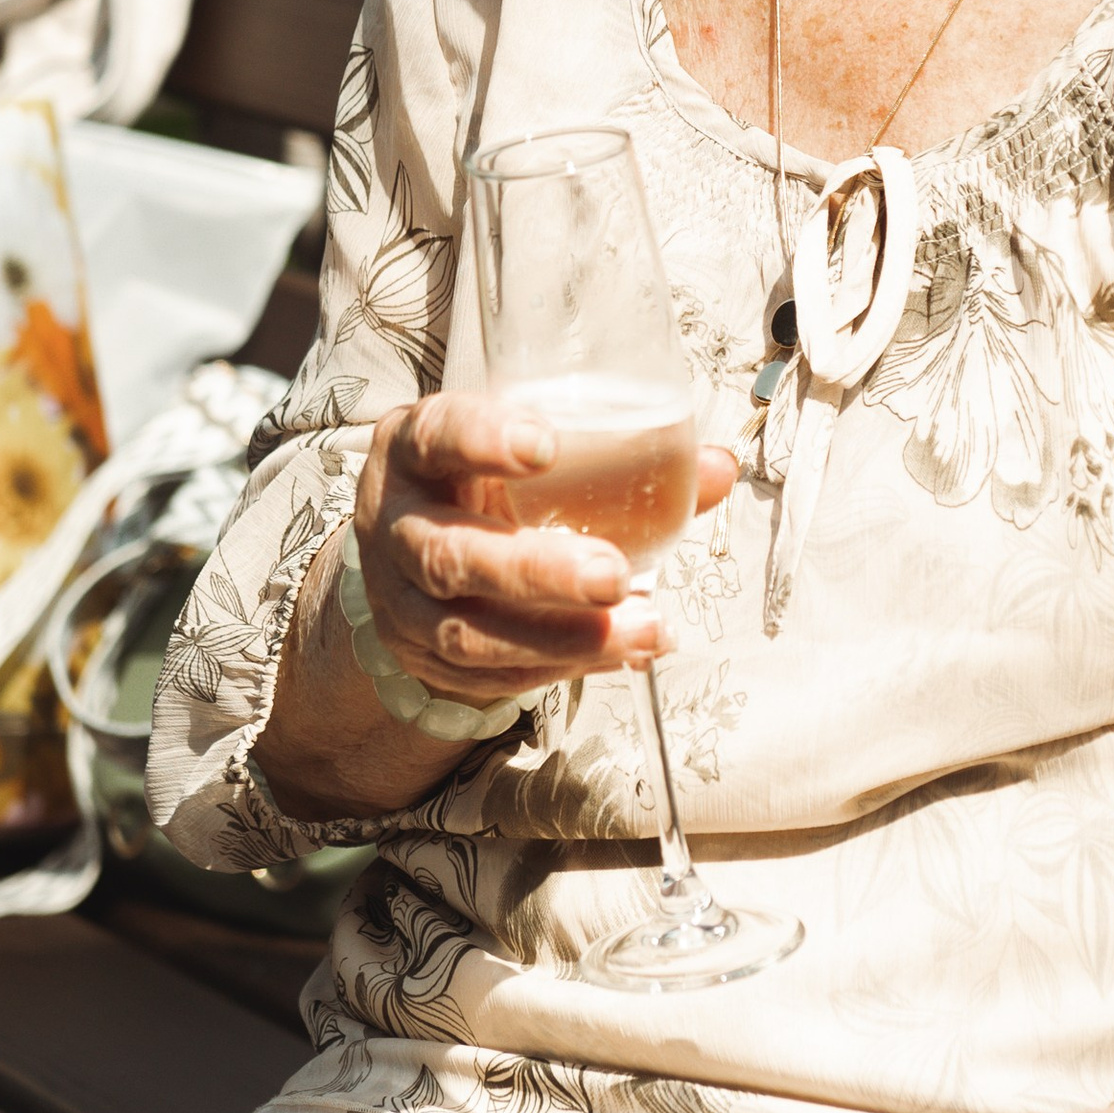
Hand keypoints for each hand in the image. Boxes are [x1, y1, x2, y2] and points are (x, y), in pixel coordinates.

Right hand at [258, 394, 735, 822]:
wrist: (406, 558)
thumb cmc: (478, 485)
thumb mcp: (519, 450)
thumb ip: (615, 455)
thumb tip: (718, 466)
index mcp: (414, 450)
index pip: (438, 436)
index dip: (483, 440)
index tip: (545, 444)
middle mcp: (394, 524)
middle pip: (451, 555)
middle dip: (536, 570)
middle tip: (612, 574)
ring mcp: (401, 601)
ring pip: (468, 632)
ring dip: (561, 637)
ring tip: (643, 627)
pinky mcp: (425, 659)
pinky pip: (490, 676)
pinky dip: (562, 667)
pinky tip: (624, 653)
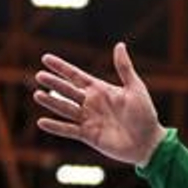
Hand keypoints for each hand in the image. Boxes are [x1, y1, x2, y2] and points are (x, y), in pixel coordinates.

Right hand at [35, 42, 165, 165]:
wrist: (150, 143)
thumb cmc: (145, 115)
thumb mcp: (135, 89)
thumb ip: (124, 68)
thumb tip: (120, 44)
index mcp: (100, 90)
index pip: (76, 76)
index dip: (61, 68)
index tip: (45, 58)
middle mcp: (91, 103)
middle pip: (67, 91)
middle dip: (54, 83)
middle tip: (39, 76)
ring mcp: (88, 119)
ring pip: (65, 109)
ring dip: (52, 103)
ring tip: (37, 95)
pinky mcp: (88, 135)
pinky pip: (69, 130)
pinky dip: (56, 127)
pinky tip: (42, 122)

-------------------------

Activity:
Word for word, retype the lines from the one that contains "middle pip: (451, 555)" through the final line of the data, both ends included, excluding pictures.

Written response:
middle pip: (451, 555)
middle dip: (536, 570)
middle tip: (612, 574)
ring mcp: (401, 601)
ring pip: (468, 632)
ring dip: (561, 637)
ring tip: (643, 627)
pinky mcp: (425, 659)
pinky pip: (490, 676)
pinky dip: (562, 667)
pinky tip: (624, 653)
Hand keypoints for each hand in the image. Boxes are [x1, y1, x2, y2] and points are (x, y), in pixel coordinates.

Right hand at [35, 42, 165, 165]:
wrist: (150, 143)
thumb cmc: (145, 115)
thumb mcp: (135, 89)
thumb ip: (124, 68)
thumb tip: (120, 44)
index mcp: (100, 90)
index pip: (76, 76)
index dip: (61, 68)
index tip: (45, 58)
middle mcp: (91, 103)
middle pip: (67, 91)
middle dip: (54, 83)
middle tip: (39, 76)
ring mcp: (88, 119)
ring pip: (65, 109)
ring dip: (52, 103)
ring tip: (37, 95)
pinky mcp: (88, 135)
pinky pip: (69, 130)
pinky dip: (56, 127)
pinky tip: (42, 122)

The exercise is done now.